# WHAT YOU HAVE TO DO
Rewrite the stretch from the line containing "という抽象的なことを考え、自" through the end of the records, changing every "訓練" to "練習" and keeping everything else the same.

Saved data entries
########
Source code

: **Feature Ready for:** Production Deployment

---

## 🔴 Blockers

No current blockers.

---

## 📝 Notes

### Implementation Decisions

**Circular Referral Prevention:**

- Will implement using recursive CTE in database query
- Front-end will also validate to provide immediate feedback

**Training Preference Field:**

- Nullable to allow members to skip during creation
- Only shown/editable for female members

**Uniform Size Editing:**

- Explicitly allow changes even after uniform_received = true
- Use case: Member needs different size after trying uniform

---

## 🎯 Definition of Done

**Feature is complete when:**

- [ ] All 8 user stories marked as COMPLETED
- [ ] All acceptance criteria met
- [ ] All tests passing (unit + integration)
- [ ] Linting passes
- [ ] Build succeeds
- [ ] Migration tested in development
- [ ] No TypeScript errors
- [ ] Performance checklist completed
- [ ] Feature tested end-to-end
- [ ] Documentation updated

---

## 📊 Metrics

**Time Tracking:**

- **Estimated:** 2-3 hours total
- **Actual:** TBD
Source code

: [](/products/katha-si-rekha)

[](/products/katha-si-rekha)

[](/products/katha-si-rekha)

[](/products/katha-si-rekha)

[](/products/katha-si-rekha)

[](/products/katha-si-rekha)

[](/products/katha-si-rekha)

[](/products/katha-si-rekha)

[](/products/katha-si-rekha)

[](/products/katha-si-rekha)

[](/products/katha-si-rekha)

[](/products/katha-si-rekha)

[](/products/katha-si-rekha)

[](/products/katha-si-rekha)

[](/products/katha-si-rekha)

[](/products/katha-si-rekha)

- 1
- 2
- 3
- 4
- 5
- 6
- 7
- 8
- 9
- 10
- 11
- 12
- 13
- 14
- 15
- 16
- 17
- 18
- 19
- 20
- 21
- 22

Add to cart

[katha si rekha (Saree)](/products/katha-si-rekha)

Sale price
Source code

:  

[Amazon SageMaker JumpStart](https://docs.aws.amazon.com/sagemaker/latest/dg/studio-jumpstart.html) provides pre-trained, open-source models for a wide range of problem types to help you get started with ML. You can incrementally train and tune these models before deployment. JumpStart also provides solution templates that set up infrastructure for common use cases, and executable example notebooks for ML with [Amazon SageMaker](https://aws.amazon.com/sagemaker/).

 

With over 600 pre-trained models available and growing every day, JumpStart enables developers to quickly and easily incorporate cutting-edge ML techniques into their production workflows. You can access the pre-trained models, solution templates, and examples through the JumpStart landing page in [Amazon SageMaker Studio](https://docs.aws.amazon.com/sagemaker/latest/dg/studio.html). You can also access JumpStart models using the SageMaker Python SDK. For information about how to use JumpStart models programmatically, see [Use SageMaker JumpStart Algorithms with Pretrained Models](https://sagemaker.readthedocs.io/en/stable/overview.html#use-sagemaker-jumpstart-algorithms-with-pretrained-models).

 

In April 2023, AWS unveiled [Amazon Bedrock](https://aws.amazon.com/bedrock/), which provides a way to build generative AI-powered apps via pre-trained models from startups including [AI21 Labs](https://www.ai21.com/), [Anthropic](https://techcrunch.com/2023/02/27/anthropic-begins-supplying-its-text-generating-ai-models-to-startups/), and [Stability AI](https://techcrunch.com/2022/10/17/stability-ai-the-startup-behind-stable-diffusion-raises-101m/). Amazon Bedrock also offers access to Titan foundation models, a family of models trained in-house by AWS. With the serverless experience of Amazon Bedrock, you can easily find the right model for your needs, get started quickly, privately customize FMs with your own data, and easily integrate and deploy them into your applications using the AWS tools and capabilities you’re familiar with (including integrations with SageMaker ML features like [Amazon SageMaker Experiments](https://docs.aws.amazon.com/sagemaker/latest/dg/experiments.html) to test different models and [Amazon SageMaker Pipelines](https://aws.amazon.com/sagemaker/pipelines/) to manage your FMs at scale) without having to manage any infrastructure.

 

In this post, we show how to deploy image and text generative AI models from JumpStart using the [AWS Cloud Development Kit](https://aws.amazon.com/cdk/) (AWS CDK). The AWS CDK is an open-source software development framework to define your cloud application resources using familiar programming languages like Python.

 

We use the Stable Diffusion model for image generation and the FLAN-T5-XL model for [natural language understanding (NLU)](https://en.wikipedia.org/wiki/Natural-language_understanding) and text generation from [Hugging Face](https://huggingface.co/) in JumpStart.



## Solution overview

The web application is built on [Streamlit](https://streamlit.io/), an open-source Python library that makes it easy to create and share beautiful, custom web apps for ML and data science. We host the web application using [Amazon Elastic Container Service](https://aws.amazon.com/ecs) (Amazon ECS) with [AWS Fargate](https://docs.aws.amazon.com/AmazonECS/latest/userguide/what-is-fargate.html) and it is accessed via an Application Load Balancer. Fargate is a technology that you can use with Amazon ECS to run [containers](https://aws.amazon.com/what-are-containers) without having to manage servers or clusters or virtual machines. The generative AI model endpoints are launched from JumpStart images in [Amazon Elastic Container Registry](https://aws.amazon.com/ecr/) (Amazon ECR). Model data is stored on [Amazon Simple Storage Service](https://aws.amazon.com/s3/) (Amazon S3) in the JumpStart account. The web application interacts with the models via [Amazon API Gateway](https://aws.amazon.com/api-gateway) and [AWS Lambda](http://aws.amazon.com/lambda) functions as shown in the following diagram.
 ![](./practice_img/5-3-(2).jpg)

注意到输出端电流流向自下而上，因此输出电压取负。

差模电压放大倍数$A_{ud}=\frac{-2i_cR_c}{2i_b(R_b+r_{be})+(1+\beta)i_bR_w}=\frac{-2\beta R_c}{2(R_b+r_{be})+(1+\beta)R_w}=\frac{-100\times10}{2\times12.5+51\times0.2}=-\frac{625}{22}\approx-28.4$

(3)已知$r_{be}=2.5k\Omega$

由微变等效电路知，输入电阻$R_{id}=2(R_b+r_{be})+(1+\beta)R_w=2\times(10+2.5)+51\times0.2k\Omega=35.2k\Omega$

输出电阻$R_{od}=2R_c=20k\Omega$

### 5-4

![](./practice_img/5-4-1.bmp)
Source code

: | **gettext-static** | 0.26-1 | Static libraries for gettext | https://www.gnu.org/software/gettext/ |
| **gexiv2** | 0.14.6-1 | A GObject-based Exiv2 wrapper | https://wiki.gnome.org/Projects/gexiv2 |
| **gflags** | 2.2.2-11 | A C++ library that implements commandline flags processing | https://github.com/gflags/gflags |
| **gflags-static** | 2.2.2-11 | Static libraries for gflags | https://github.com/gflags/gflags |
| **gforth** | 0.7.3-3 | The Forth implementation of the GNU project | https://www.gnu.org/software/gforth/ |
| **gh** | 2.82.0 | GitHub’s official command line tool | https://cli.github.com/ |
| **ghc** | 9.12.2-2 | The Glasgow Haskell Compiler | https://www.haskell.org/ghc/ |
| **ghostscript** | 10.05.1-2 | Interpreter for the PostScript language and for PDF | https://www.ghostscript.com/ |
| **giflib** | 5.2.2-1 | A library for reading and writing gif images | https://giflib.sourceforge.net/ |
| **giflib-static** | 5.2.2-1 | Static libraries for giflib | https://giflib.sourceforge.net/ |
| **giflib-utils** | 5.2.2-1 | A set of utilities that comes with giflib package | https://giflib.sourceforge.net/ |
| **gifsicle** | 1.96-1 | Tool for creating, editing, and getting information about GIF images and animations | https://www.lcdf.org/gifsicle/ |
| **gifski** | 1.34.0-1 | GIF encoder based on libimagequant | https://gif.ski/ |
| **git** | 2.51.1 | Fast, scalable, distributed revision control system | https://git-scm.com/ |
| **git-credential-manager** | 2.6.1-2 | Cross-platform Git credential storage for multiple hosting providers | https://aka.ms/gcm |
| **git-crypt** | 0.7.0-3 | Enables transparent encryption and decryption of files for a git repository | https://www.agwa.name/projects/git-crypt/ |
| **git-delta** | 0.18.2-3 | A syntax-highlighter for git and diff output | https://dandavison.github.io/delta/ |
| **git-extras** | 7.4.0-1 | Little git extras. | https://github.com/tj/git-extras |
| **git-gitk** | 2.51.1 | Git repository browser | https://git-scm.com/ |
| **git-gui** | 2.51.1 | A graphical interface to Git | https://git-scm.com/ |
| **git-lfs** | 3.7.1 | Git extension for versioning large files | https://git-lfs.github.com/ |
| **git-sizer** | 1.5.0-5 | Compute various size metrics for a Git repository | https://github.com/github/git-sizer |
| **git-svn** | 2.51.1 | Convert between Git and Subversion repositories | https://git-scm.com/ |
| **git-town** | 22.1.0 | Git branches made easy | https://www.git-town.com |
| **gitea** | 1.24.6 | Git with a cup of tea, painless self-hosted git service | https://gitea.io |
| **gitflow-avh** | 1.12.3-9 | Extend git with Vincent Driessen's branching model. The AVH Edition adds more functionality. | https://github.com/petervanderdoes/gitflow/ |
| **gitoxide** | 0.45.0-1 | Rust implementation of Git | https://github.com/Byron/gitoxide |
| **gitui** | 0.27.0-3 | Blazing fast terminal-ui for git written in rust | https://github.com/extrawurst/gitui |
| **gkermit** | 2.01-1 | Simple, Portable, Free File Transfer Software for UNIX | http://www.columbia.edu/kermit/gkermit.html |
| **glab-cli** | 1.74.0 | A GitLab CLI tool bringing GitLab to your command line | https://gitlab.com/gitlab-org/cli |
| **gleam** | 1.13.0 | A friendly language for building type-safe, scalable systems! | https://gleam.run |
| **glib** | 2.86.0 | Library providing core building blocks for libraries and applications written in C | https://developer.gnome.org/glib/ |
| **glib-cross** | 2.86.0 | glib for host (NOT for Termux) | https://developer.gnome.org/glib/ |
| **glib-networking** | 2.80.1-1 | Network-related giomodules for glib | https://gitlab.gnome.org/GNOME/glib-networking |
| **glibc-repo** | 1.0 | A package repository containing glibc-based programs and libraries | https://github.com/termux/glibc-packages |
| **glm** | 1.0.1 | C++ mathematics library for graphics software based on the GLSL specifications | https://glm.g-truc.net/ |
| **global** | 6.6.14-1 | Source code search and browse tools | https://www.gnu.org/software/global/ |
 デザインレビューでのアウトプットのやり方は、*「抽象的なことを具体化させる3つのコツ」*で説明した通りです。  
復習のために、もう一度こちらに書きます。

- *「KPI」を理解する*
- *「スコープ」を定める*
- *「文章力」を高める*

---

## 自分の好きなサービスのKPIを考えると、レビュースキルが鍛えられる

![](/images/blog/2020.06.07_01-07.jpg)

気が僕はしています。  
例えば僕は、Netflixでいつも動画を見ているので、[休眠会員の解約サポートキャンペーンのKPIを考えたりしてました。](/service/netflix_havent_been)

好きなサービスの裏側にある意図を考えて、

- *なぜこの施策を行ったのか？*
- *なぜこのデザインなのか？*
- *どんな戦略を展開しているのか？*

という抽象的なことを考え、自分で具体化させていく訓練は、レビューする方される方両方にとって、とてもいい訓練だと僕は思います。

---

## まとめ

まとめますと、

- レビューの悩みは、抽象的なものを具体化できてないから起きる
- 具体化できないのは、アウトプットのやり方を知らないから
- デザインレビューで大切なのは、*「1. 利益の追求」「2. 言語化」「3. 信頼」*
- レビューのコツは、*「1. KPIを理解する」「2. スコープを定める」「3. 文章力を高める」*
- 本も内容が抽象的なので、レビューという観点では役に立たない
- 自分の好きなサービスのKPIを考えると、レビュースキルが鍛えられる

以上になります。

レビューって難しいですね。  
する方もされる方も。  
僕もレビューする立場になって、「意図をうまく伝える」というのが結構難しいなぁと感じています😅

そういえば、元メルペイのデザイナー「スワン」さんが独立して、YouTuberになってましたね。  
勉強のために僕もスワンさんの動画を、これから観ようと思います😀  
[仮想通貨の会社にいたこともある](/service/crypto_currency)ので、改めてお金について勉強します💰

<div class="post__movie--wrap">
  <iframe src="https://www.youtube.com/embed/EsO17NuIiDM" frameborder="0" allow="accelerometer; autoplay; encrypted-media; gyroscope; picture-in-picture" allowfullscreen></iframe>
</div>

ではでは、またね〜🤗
########
# RESPONSE AREA
という抽象的なことを考え、自分で具体化させていく練習は、レビューする方される方両方にとって、とてもいい練習だと僕は思います。

---

## まとめ

まとめますと、

- レビューの悩みは、抽象的なものを具体化できてないから起きる
- 具体化できないのは、アウトプットのやり方を知らないから
- デザインレビューで大切なのは、*「1. 利益の追求」「2. 言語化」「3. 信頼」*
- レビューのコツは、*「1. KPIを理解する」「2. スコープを定める」「3. 文章力を高める」*
- 本も内容が抽象的なので、レビューという観点では役に立たない
- 自分の好きなサービスのKPIを考えると、レビュースキルが鍛えられる

以上になります。

レビューって難しいですね。  
する方もされる方も。  
僕もレビューする立場になって、「意図をうまく伝える」というのが結構難しいなぁと感じています😅

そういえば、元メルペイのデザイナー「スワン」さんが独立して、YouTuberになってましたね。  
勉強のために僕もスワンさんの動画を、これから観ようと思います😀  
[仮想通貨の会社にいたこともある](/service/crypto_currency)ので、改めてお金について勉強します💰

<div class="post__movie--wrap">
  <iframe src="https://www.youtube.com/embed/EsO17NuIiDM" frameborder="0" allow="accelerometer; autoplay; encrypted-media; gyroscope; picture-in-picture" allowfullscreen></iframe>
</div>

ではでは、またね〜🤗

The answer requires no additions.